A team of physicists has mapped how electron energies vary from region to region in a particular quantum state with unprecedented clarity.
A team of physicists has mapped how electron energies vary from region to region in a particular quantum state with unprecedented clarity. This understanding reveals an underlying mechanism by which electrons influence one another, termed quantum “hybridization,” that had been invisible in previous experiments.
The findings, the work of scientists at New York University, the Lawrence Berkeley National Laboratory, Rutgers University, and MIT, are reported in the journal Nature Physics.
“This sort of relationship is essential to understanding a quantum electron system—and the foundation of all movement—but had often been studied from a theoretical standpoint and not thought of as observable through experiments,” explains Andrew Wray, an assistant professor in NYU’s Department of Physics and one of the paper’s co-authors. “Remarkably, this work reveals a diversity of energetic environments inside the same material, allowing for comparisons that let us spot how electrons shift between states.”
The scientists focused their work on bismuth selenide, or Bi2Se3, a material that has been under intense investigation for the last decade as the basis of advanced information and quantum computing technologies.

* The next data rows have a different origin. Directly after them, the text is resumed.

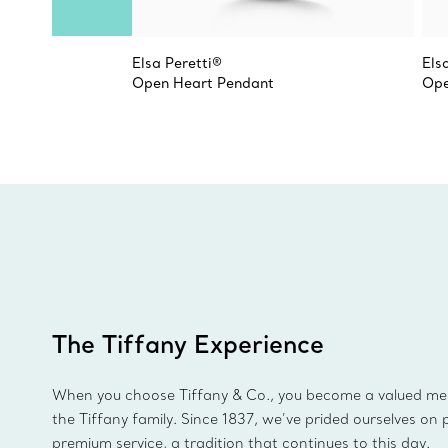
Elsa Peretti®
Els
Open Heart Pendant
Ope
The Tiffany Experience
When you choose Tiffany & Co., you become a valued m
the Tiffany family. Since 1837, we’ve prided ourselves on 
premium service, a tradition that continues to this day.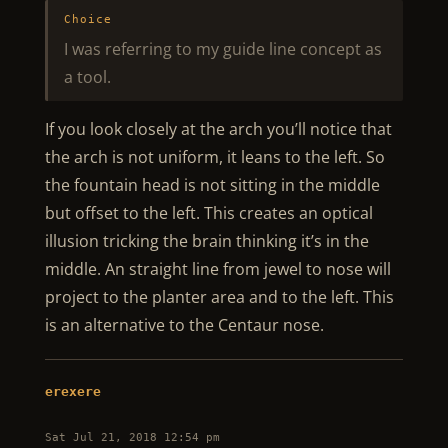
Choice
I was referring to my guide line concept as
a tool.
If you look closely at the arch you’ll notice that
the arch is not uniform, it leans to the left. So
the fountain head is not sitting in the middle
but offset to the left. This creates an optical
illusion tricking the brain thinking it’s in the
middle. An straight line from jewel to nose will
project to the planter area and to the left. This
is an alternative to the Centaur nose.
erexere
Sat Jul 21, 2018 12:54 pm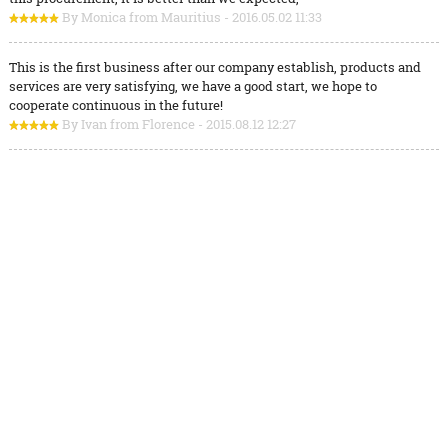
By Monica from Mauritius - 2016.05.02 11:33
This is the first business after our company establish, products and
services are very satisfying, we have a good start, we hope to
cooperate continuous in the future!
By Ivan from Florence - 2015.08.12 12:27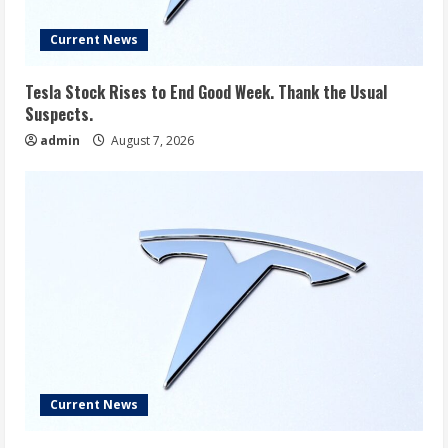
Current News
Tesla Stock Rises to End Good Week. Thank the Usual
Suspects.
admin
August 7, 2026
Current News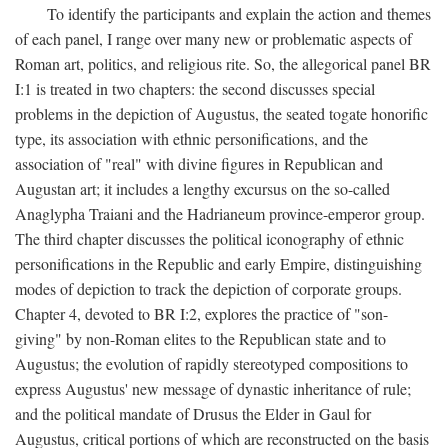
To identify the participants and explain the action and themes
of each panel, I range over many new or problematic aspects of
Roman art, politics, and religious rite. So, the allegorical panel BR
I:1 is treated in two chapters: the second discusses special
problems in the depiction of Augustus, the seated togate honorific
type, its association with ethnic personifications, and the
association of "real" with divine figures in Republican and
Augustan art; it includes a lengthy excursus on the so-called
Anaglypha Traiani and the Hadrianeum province-emperor group.
The third chapter discusses the political iconography of ethnic
personifications in the Republic and early Empire, distinguishing
modes of depiction to track the depiction of corporate groups.
Chapter 4, devoted to BR I:2, explores the practice of "son-
giving" by non-Roman elites to the Republican state and to
Augustus; the evolution of rapidly stereotyped compositions to
express Augustus' new message of dynastic inheritance of rule;
and the political mandate of Drusus the Elder in Gaul for
Augustus, critical portions of which are reconstructed on the basis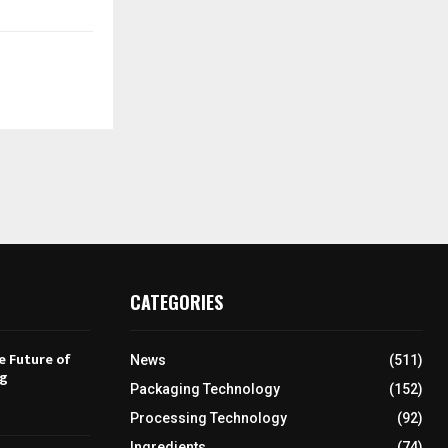
CATEGORIES
e Future of
News
(511)
ng
Packaging Technology
(152)
Processing Technology
(92)
Ingredients
(74)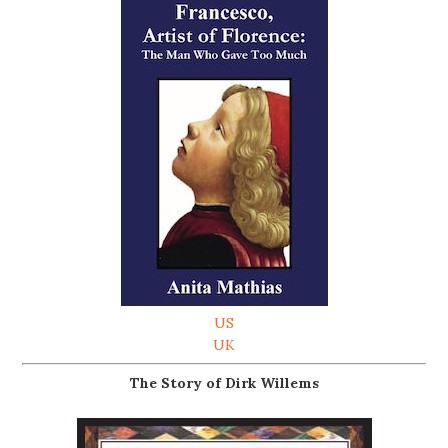
US
UK
The Story of Dirk Willems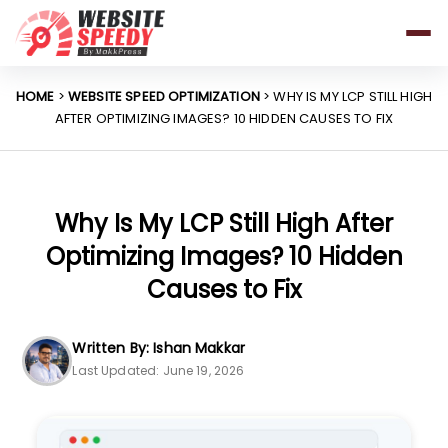
Pricing
Features
HOME
>
WEBSITE SPEED OPTIMIZATION
> WHY IS MY LCP STILL HIGH
AFTER OPTIMIZING IMAGES? 10 HIDDEN CAUSES TO FIX
Platforms
Resources
Why Speed Matters
Why Is My LCP Still High After
Optimizing Images? 10 Hidden
Causes to Fix
support@websitespeedy.com
Written By: Ishan Makkar
Install From
Official App Store
Last Updated: June 19, 2026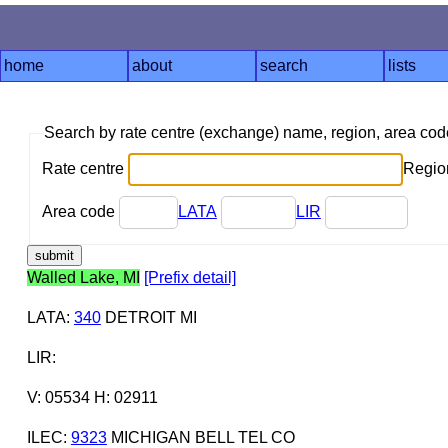
home
about
search
lists
Search by rate centre (exchange) name, region, area co
Rate centre
Region
Area code
LATA
LIR
Walled Lake, MI
[Prefix detail]
LATA
:
340
DETROIT MI
LIR
:
V: 05534 H: 02911
ILEC
:
9323
MICHIGAN BELL TEL CO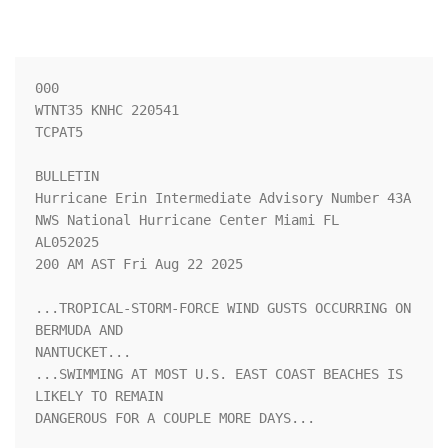
000

WTNT35 KNHC 220541

TCPAT5

BULLETIN

Hurricane Erin Intermediate Advisory Number 43A

NWS National Hurricane Center Miami FL       
AL052025

200 AM AST Fri Aug 22 2025

...TROPICAL-STORM-FORCE WIND GUSTS OCCURRING ON 
BERMUDA AND 

NANTUCKET...

...SWIMMING AT MOST U.S. EAST COAST BEACHES IS 
LIKELY TO REMAIN 

DANGEROUS FOR A COUPLE MORE DAYS...
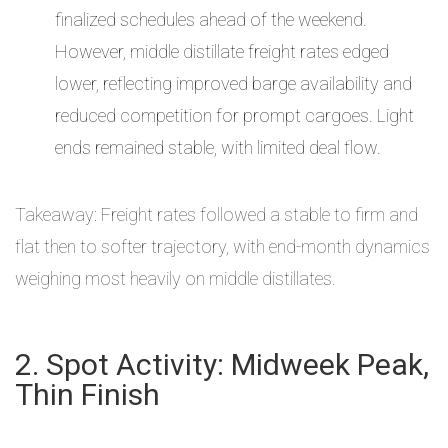
finalized schedules ahead of the weekend.
However, middle distillate freight rates edged
lower, reflecting improved barge availability and
reduced competition for prompt cargoes. Light
ends remained stable, with limited deal flow.
Takeaway: Freight rates followed a stable to firm and
flat then to softer trajectory, with end-month dynamics
weighing most heavily on middle distillates.
2. Spot Activity: Midweek Peak,
Thin Finish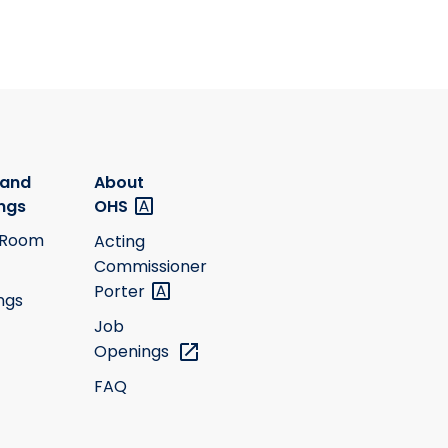
 and
About
ngs
OHS
 Room
Acting
Commissioner
Porter
ngs
Job
Openings
FAQ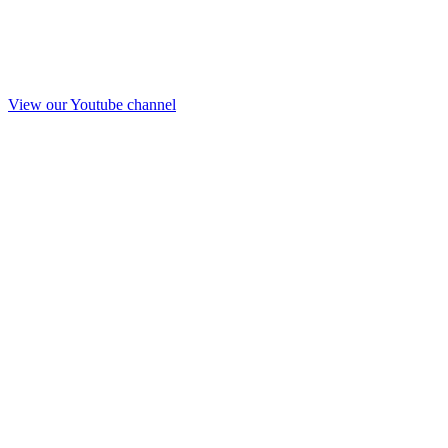
View our Youtube channel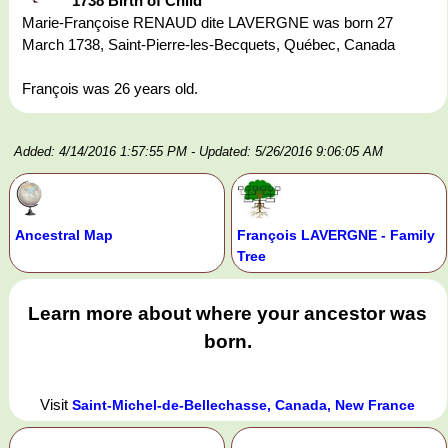
1738 Birth of Child
Marie-Françoise RENAUD dite LAVERGNE was born 27
March 1738, Saint-Pierre-les-Becquets, Québec, Canada
François was 26 years old.
Added: 4/14/2016 1:57:55 PM
- Updated: 5/26/2016 9:06:05 AM
Ancestral Map
François LAVERGNE - Family
Tree
Learn more about where your ancestor was
born.
Visit
Saint-Michel-de-Bellechasse, Canada, New France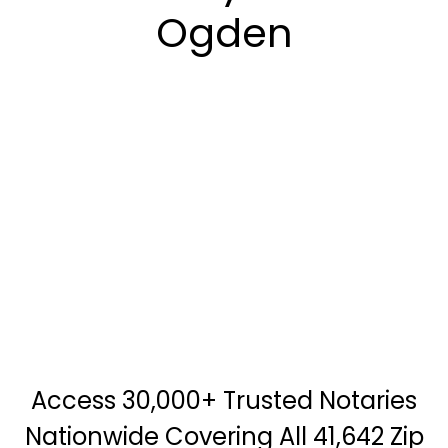
Ogden
Access 30,000+ Trusted Notaries
Nationwide Covering All 41,642 Zip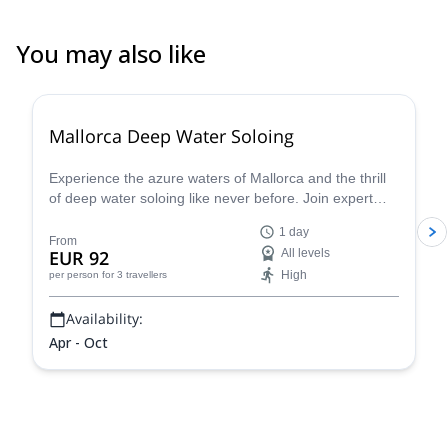
You may also like
2.0
(
1
)
Mallorca Deep Water Soloing
Experience the azure waters of Mallorca and the thrill
of deep water soloing like never before. Join expert
guides and dive into this incredible challenge - discover
1 day
why this is one of the most sought-after summer
From
EUR 92
All levels
activities. S
High
per person
for 3 travellers
Availability:
Apr - Oct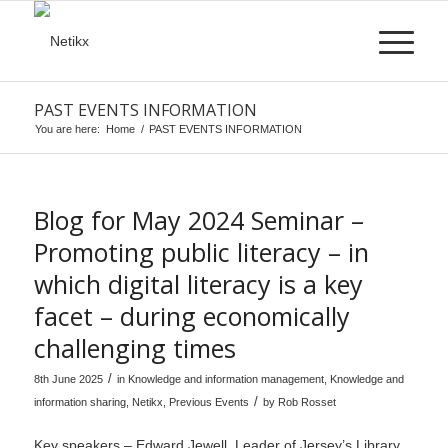
PAST EVENTS INFORMATION
You are here:
Home
/
PAST EVENTS INFORMATION
Blog for May 2024 Seminar –
Promoting public literacy – in
which digital literacy is a key
facet – during economically
challenging times
/
8th June 2025
in
Knowledge and information management
,
Knowledge and
/
information sharing
,
Netikx
,
Previous Events
by
Rob Rosset
Key speakers – Edward Jewell, Leader of Jersey’s Library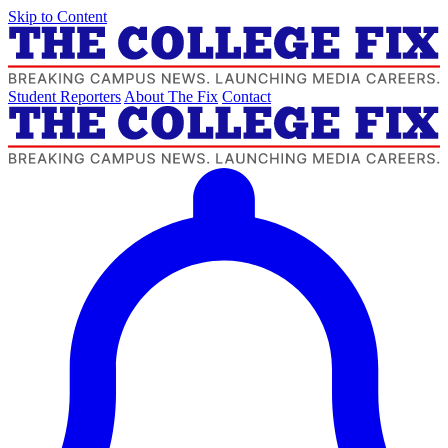
Skip to Content
Student Reporters
About The Fix
Contact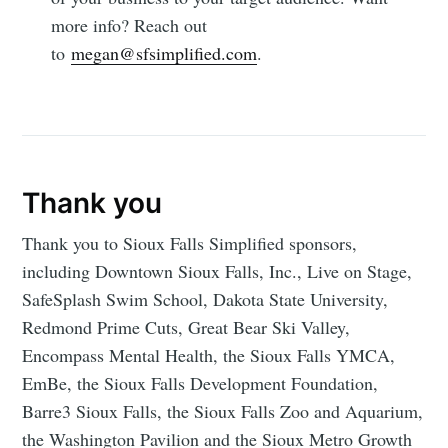
more info? Reach out
to
megan@sfsimplified.com
.
Thank you
Thank you to Sioux Falls Simplified sponsors,
including Downtown Sioux Falls, Inc., Live on Stage,
SafeSplash Swim School, Dakota State University,
Redmond Prime Cuts, Great Bear Ski Valley,
Encompass Mental Health, the Sioux Falls YMCA,
EmBe, the Sioux Falls Development Foundation,
Barre3 Sioux Falls, the Sioux Falls Zoo and Aquarium,
the Washington Pavilion and the Sioux Metro Growth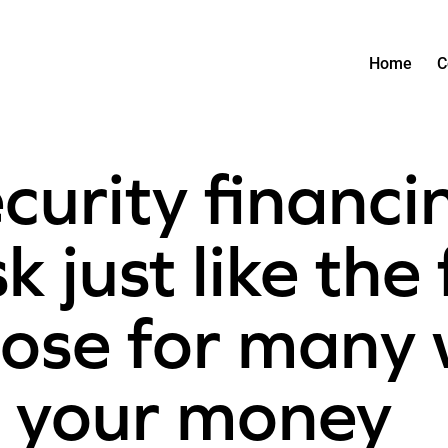
Home
C
curity financi
k just like the 
close for many
 your money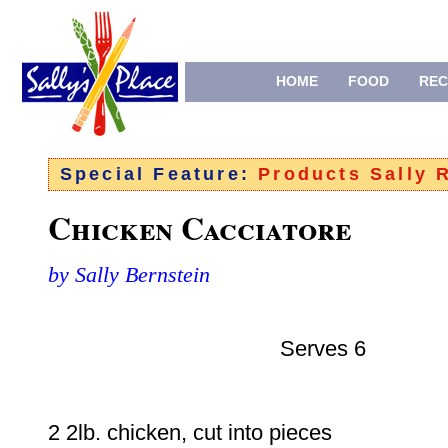
HOME
FOOD
REC
Special Feature:
Products Sally
Chicken Cacciatore
by Sally Bernstein
Serves 6
2 2lb. chicken, cut into pieces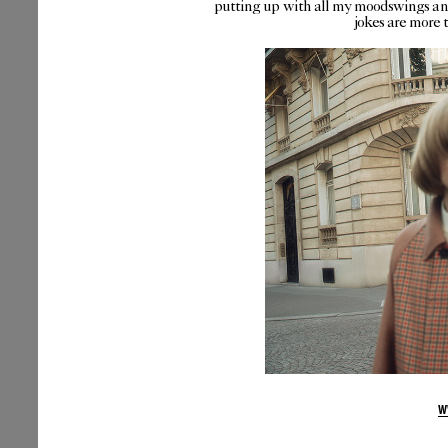
putting up with all my moodswings and
jokes are more 
W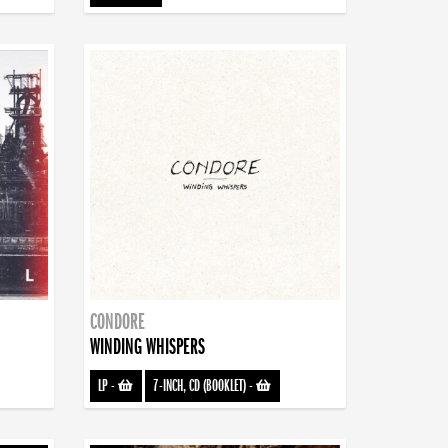
CONDORE
WINDING WHISPERS
LP
-
7-INCH, CD (BOOKLET)
-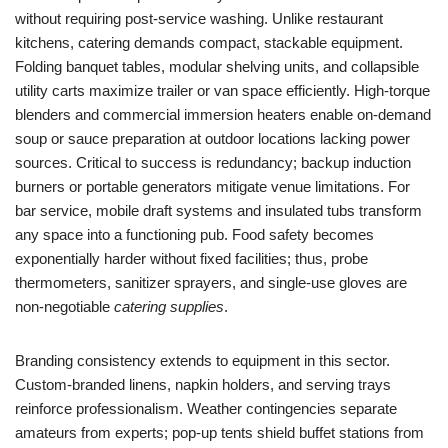
without requiring post-service washing. Unlike restaurant
kitchens, catering demands compact, stackable equipment.
Folding banquet tables, modular shelving units, and collapsible
utility carts maximize trailer or van space efficiently. High-torque
blenders and commercial immersion heaters enable on-demand
soup or sauce preparation at outdoor locations lacking power
sources. Critical to success is redundancy; backup induction
burners or portable generators mitigate venue limitations. For
bar service, mobile draft systems and insulated tubs transform
any space into a functioning pub. Food safety becomes
exponentially harder without fixed facilities; thus, probe
thermometers, sanitizer sprayers, and single-use gloves are
non-negotiable
catering supplies
.
Branding consistency extends to equipment in this sector.
Custom-branded linens, napkin holders, and serving trays
reinforce professionalism. Weather contingencies separate
amateurs from experts; pop-up tents shield buffet stations from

Research in 2008 and 2009 identified bismuth selenide to host a rare “topological insulator” quantum state that changes the way electrons at its surface interact with and store information.
Studies since then have confirmed a number of theoretically inspired ideas about topological insulator surface electrons. However, because these particles are on a material’s surface, they are exposed to environmental factors not present in the bulk of the material, causing them to manifest and move in different ways from region to region.
The resulting knowledge gap, together with similar challenges for other material classes, has motivated scientists to develop techniques for measuring electrons with micron- or nanometer- scale spatial resolution, allowing researchers to examine electron interaction without external interference.
The Nature Physics research is one of the first studies to use this new generation of experimental tools, termed “spectromicroscopy”—and the first spectromicroscopy investigation of Bi2Se3. This procedure can track how the motion of surface electrons differs from region to region within a material. Rather than focusing on average electron activity over a single large region on a sample surface, the scientists collected data from nearly 1,000 smaller regions.
By broadening the terrain through this approach, they could observe signatures of quantum hybridization in the relationships between moving electrons, such as a repulsion between electronic states that come close to one another in energy. Measurements from this method illuminated the variation of electronic quasiparticles across the material surface.
“Looking at how the electronic states vary in tandem with one another across the sample surface reveals conditional relationships between different kinds of electrons, and it’s really a new way of studying a material,” explains Erica Kotta, an NYU graduate student and first author on the paper. “The results provide new insight into the physics of topological insulators by providing the first direct measurement of quantum hybridization between electrons near the surface.”
Other NYU scientists on the study were doctoral candidate Yishuai Xu and Lin Miao, a postdoctoral fellow at the time of the research.
The research was supported by the U.S. Department of Energy (DE-AC02-05CH11231) as well as by the MRSEC Program of the National Science Foundation (DMR-1420073), the National Science Foundation (DMR-1506618), and the Office of Naval Research (N00014-17-1- 2883).